Finalmente in Italia si sente l’urgenza di un dibattito serio e costruttivo sulla questione di genere, per una reale uguaglianza tra i sessi. Quasi all’unanimità si sente il bisogno di riflettere sul ruolo cui sono state relegate le donne nel corso della storia italiana.
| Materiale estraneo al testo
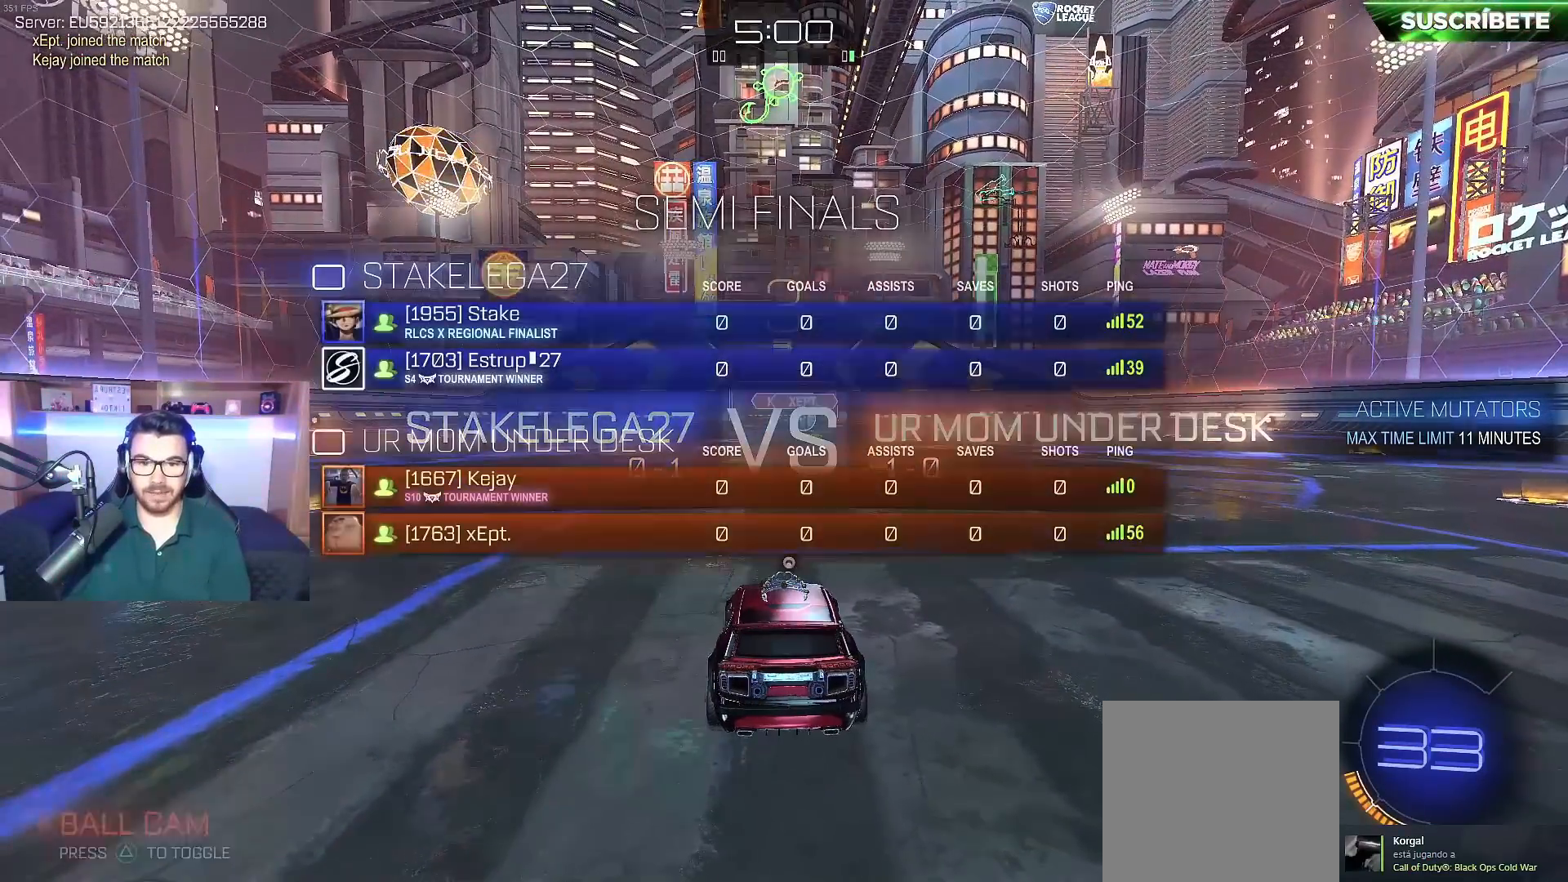
{"dt_ms": 500, "buttons": ["SELECT"], "left_stick": "center", "right_stick": "center", "events": []}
Un ruolo dettato soprattutto dal retaggio di una specificità culturale e religiosa che vede la donna come un accessorio del capofamiglia, sia il padre o il marito.
Basti pensare che fino al 5 agosto 1981, data in cui venne promulgata la legge 442, la società italiana poteva “vantare” un articolo del codice penale che recitava: “Chiunque cagiona la morte del coniuge, della figlia o della sorella, nell’atto in cui ne scopre la illegittima relazione carnale e nello stato d’ira determinato dall’offesa recata all’onor suo o della famiglia, è punito con la reclusione da tre a sette anni. Alla stessa pena soggiace chi, nelle dette circostanze, cagiona la morte della persona che sia in illegittima relazione carnale col coniuge, con la figlia o con la sorella”.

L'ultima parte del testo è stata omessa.